(Data records)
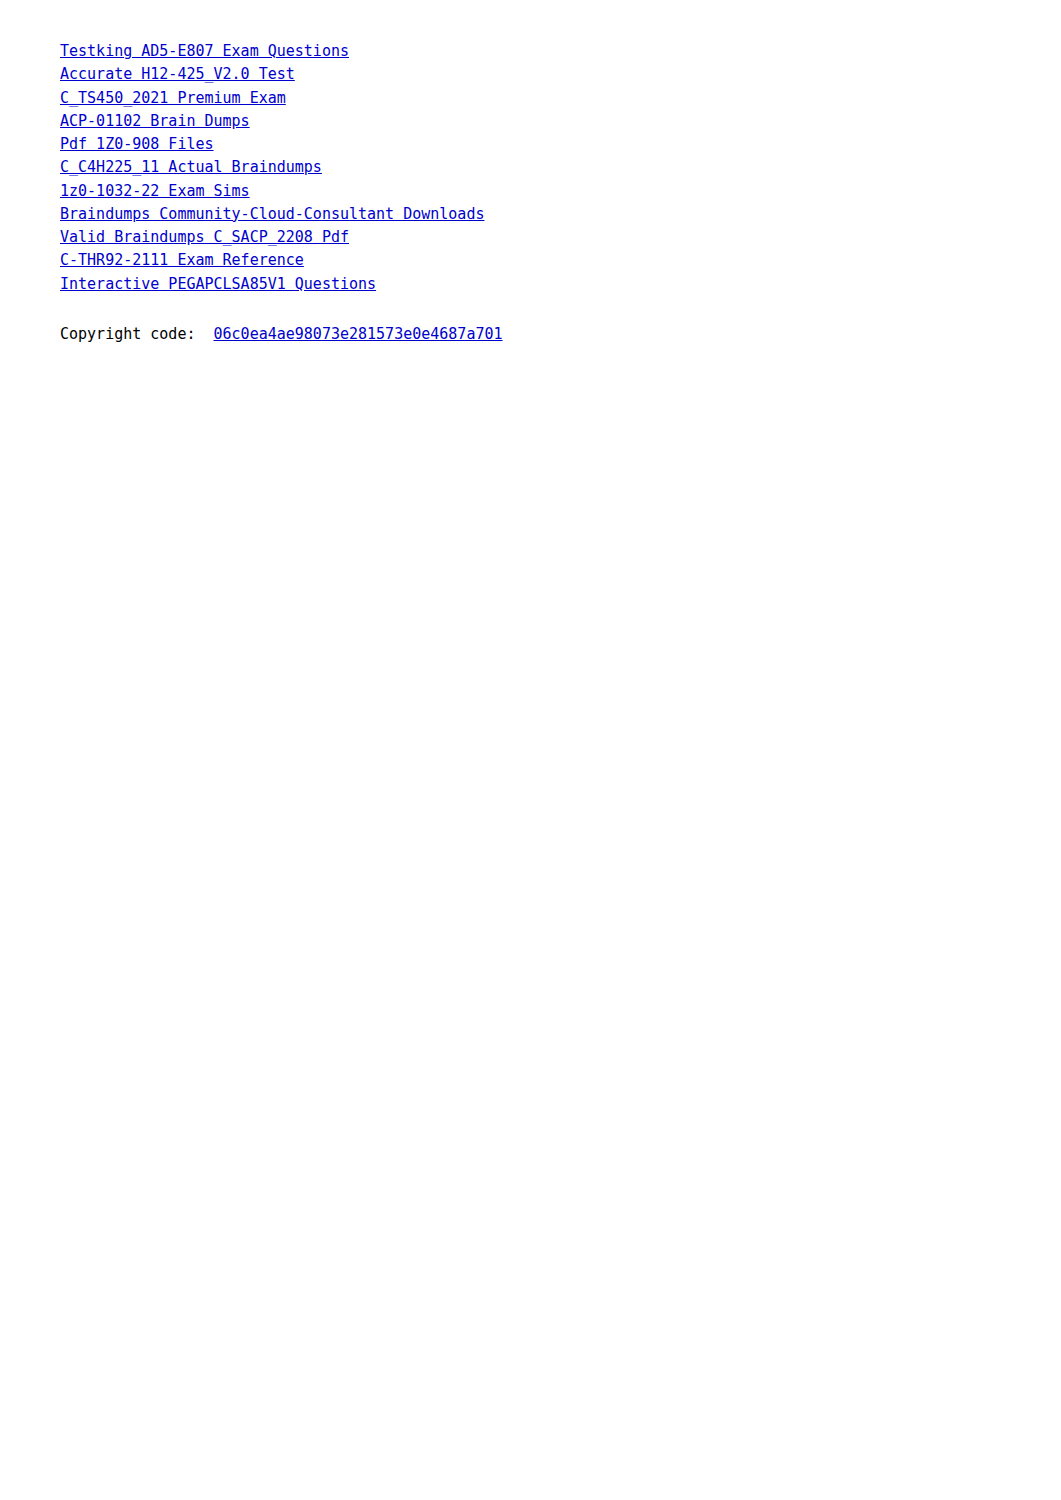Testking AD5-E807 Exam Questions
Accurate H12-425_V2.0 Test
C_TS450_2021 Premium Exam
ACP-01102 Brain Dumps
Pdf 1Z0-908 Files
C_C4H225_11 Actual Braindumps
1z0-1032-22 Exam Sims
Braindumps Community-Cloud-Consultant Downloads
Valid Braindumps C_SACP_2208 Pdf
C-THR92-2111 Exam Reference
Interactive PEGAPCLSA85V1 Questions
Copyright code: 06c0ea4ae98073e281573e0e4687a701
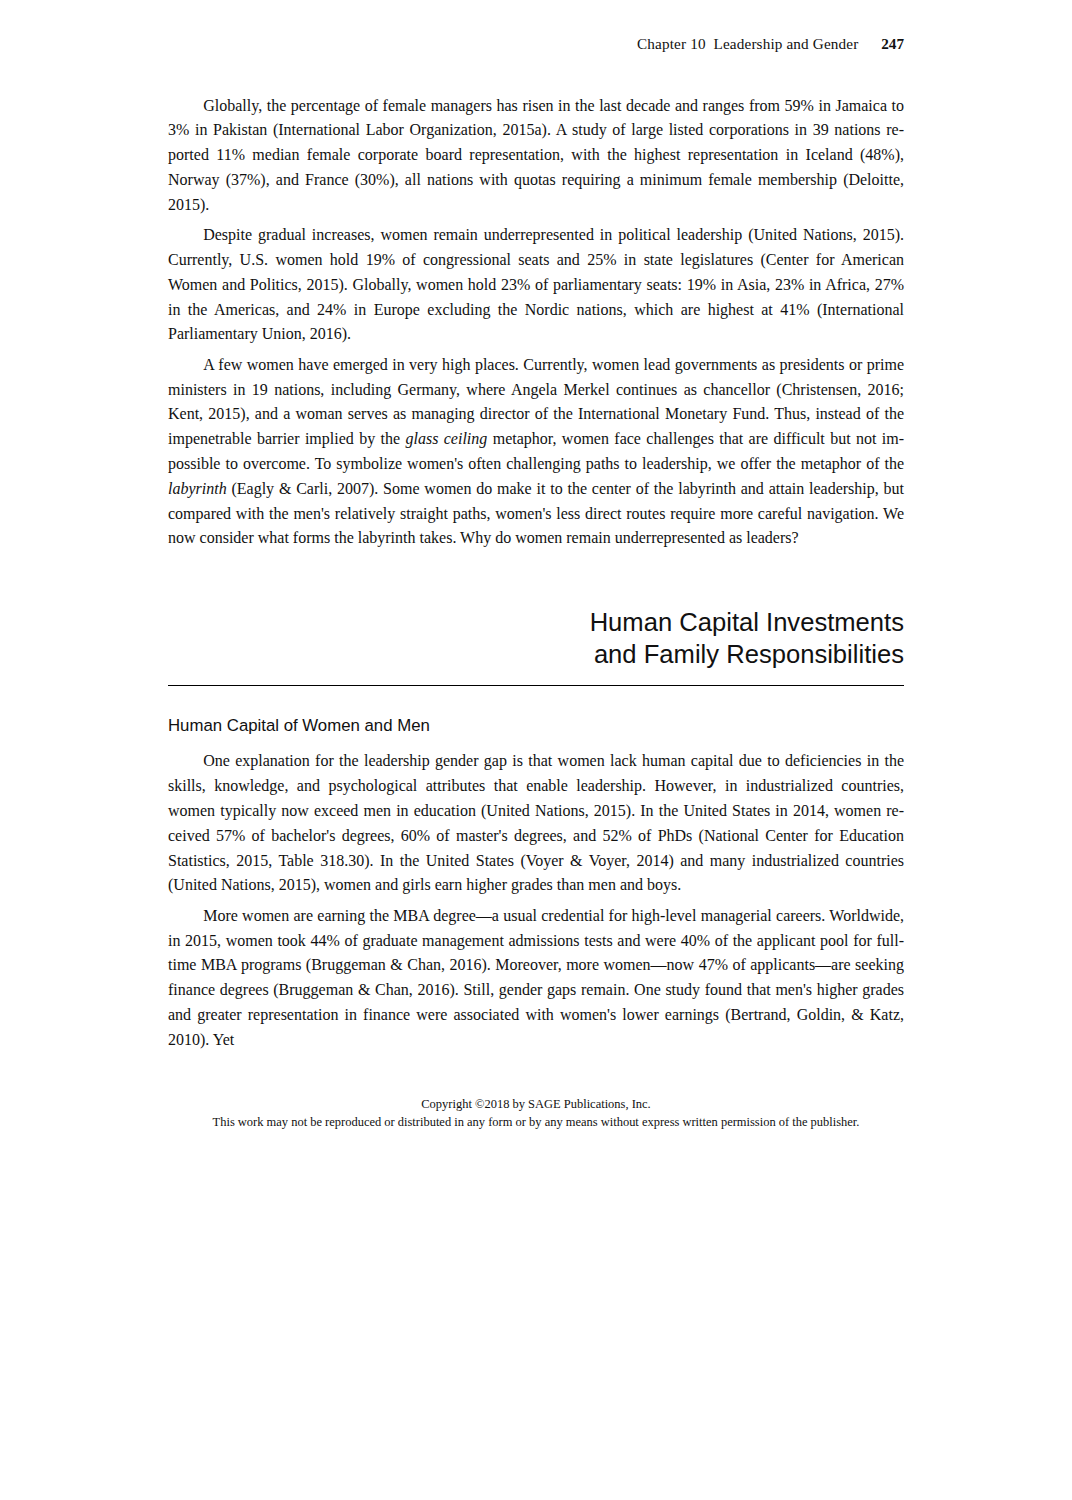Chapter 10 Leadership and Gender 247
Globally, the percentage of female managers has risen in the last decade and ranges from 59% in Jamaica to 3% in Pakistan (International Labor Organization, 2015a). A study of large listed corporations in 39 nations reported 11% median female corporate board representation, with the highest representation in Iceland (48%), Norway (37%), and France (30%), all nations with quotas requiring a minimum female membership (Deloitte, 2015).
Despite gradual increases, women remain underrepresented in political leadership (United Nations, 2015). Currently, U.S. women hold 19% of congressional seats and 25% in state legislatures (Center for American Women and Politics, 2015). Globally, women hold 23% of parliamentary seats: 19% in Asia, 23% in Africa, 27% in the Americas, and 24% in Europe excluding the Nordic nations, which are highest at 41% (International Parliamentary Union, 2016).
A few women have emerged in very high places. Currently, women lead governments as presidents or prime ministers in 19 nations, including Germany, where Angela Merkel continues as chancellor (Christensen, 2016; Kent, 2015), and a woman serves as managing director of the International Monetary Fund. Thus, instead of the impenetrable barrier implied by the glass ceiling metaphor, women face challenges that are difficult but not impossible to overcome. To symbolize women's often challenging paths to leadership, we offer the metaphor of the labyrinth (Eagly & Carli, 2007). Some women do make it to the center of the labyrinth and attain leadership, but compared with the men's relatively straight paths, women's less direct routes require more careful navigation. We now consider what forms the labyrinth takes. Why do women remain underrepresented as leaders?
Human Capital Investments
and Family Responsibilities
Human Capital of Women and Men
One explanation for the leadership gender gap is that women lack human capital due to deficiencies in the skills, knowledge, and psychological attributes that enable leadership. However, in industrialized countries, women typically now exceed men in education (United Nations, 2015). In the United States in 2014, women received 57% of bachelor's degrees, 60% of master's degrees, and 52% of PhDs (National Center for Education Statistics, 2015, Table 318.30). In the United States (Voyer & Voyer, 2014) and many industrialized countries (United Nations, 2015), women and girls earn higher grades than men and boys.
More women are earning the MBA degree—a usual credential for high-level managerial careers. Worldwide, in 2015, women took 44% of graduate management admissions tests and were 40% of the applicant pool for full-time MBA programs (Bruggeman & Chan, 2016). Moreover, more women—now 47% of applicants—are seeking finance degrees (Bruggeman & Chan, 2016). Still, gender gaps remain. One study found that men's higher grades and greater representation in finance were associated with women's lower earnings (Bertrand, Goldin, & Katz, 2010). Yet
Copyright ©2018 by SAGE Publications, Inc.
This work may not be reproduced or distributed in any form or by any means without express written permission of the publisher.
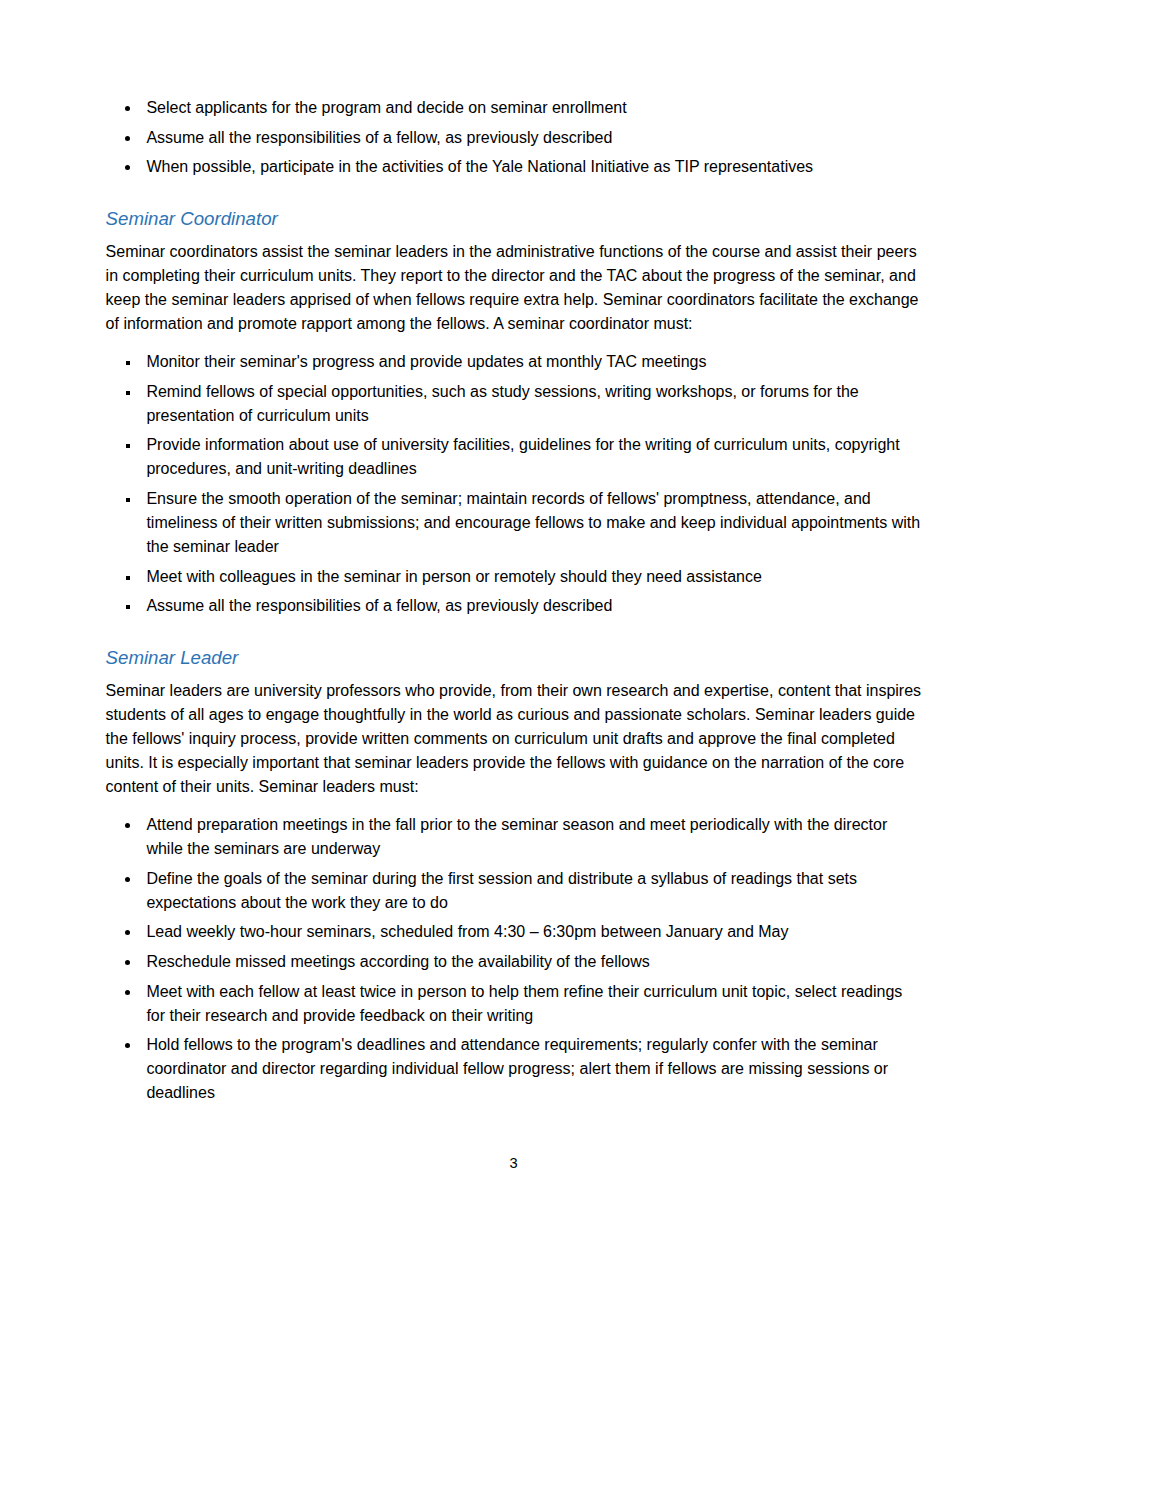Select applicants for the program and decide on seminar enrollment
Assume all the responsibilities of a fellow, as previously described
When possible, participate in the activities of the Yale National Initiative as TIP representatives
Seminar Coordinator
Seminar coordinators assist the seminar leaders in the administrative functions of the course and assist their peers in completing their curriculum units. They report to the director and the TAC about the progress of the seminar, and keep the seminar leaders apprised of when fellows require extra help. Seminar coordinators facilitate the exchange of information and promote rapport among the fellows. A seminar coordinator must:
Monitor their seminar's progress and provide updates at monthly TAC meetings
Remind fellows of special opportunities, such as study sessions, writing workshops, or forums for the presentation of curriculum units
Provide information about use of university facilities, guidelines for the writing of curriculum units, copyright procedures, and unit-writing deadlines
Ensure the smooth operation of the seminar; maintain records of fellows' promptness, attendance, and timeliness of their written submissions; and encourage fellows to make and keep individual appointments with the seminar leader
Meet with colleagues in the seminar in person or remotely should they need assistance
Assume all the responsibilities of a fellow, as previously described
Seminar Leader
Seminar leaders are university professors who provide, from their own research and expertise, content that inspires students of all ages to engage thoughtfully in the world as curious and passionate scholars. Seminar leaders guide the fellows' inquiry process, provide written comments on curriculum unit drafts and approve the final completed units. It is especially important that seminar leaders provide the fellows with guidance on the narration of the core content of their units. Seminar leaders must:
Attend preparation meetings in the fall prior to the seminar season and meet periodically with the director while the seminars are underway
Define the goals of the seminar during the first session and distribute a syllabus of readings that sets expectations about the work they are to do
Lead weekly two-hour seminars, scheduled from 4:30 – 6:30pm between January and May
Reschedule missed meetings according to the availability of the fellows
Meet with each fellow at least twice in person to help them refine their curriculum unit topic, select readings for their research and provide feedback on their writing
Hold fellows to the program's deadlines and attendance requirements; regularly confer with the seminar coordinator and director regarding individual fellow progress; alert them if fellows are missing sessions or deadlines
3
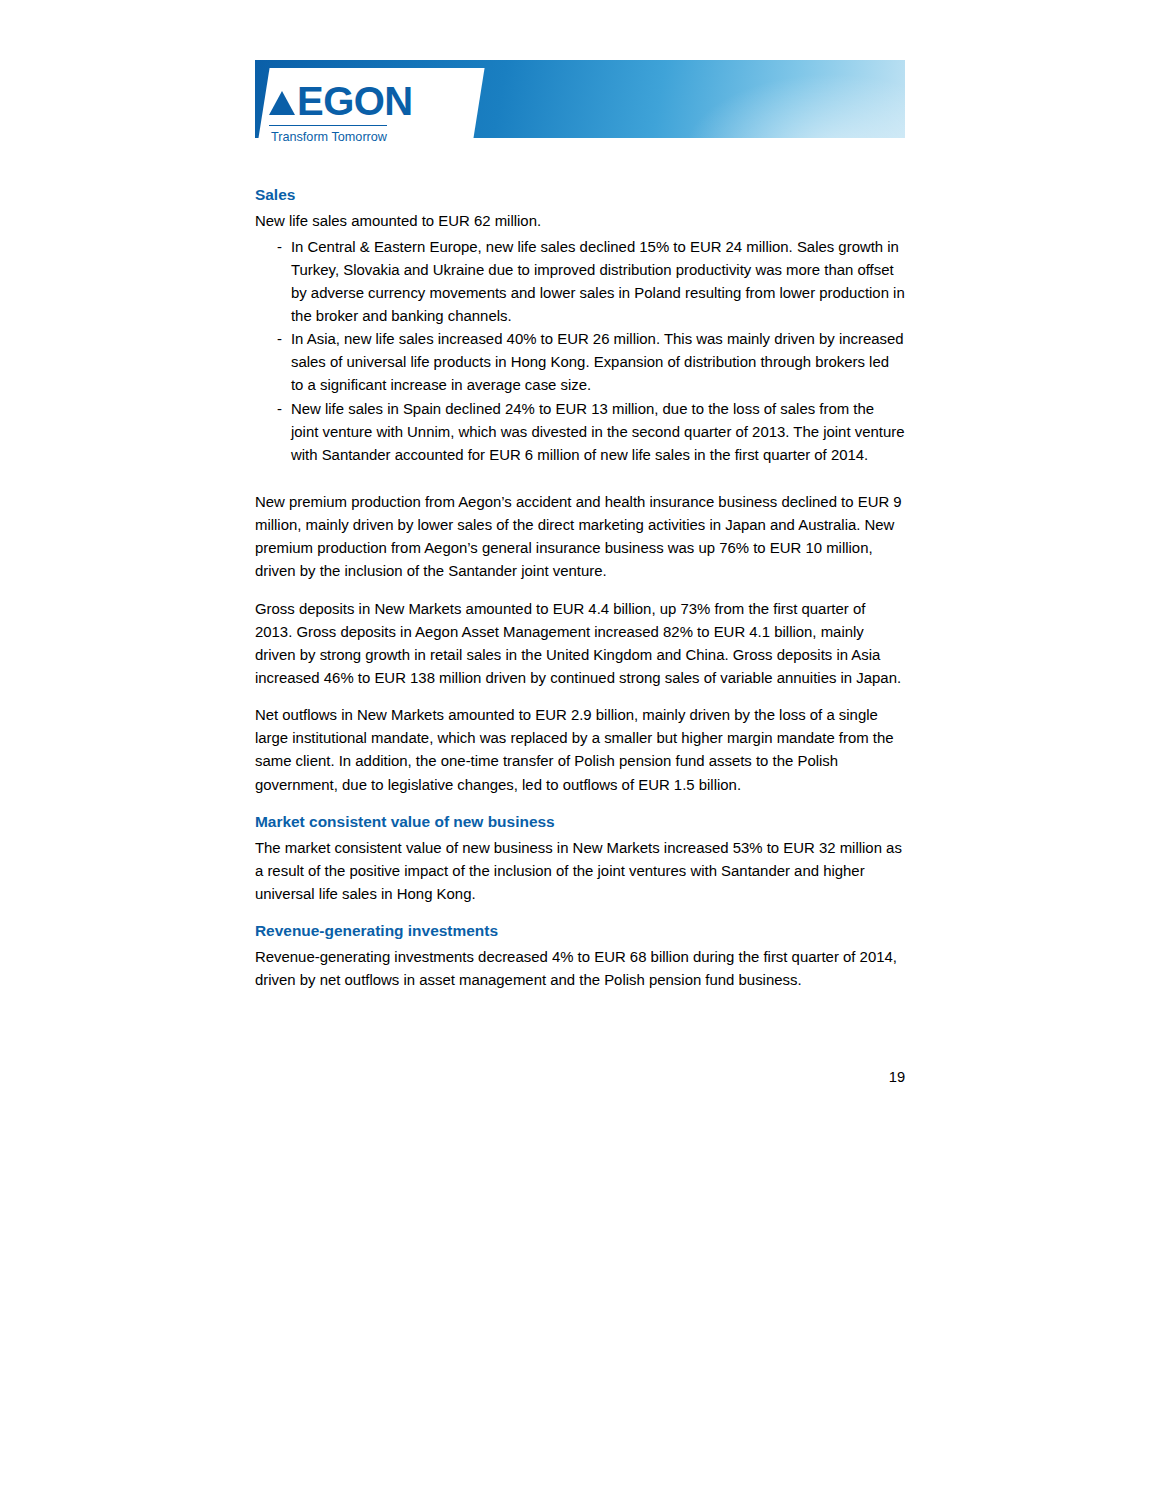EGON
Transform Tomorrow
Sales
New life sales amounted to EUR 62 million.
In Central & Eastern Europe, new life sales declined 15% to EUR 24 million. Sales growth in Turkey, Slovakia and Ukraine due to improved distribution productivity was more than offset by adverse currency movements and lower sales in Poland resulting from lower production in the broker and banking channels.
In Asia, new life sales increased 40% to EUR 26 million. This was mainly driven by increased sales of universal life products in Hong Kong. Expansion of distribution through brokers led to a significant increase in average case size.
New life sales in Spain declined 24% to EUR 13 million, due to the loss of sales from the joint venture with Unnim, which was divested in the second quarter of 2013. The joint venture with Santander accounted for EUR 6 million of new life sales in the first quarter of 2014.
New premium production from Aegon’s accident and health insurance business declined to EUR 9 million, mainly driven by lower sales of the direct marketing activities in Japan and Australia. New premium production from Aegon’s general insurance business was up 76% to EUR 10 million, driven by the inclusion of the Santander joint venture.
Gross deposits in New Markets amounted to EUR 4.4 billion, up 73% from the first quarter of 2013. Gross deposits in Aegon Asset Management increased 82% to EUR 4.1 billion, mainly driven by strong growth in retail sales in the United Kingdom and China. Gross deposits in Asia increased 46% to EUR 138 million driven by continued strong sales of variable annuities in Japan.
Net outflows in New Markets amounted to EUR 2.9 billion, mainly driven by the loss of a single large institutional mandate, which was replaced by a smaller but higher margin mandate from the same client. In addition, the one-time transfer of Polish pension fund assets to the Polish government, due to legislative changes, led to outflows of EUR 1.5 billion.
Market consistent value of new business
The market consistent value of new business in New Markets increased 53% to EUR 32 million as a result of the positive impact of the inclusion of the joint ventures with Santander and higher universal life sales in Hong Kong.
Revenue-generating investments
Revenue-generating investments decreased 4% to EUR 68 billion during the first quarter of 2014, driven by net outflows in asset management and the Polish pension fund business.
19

**Problem description**
The lines to set down run from the line with "Valid Braindumps C_SACP_2208 Pdf" up to and including the line with "Chapter 10 Leadership and Gender 247" in the entries above. Reproduce them exactly, with no pictures.

**Exercise response**
Valid Braindumps C_SACP_2208 Pdf
C-THR92-2111 Exam Reference
Interactive PEGAPCLSA85V1 Questions
Copyright code: 06c0ea4ae98073e281573e0e4687a701
Chapter 10 Leadership and Gender 247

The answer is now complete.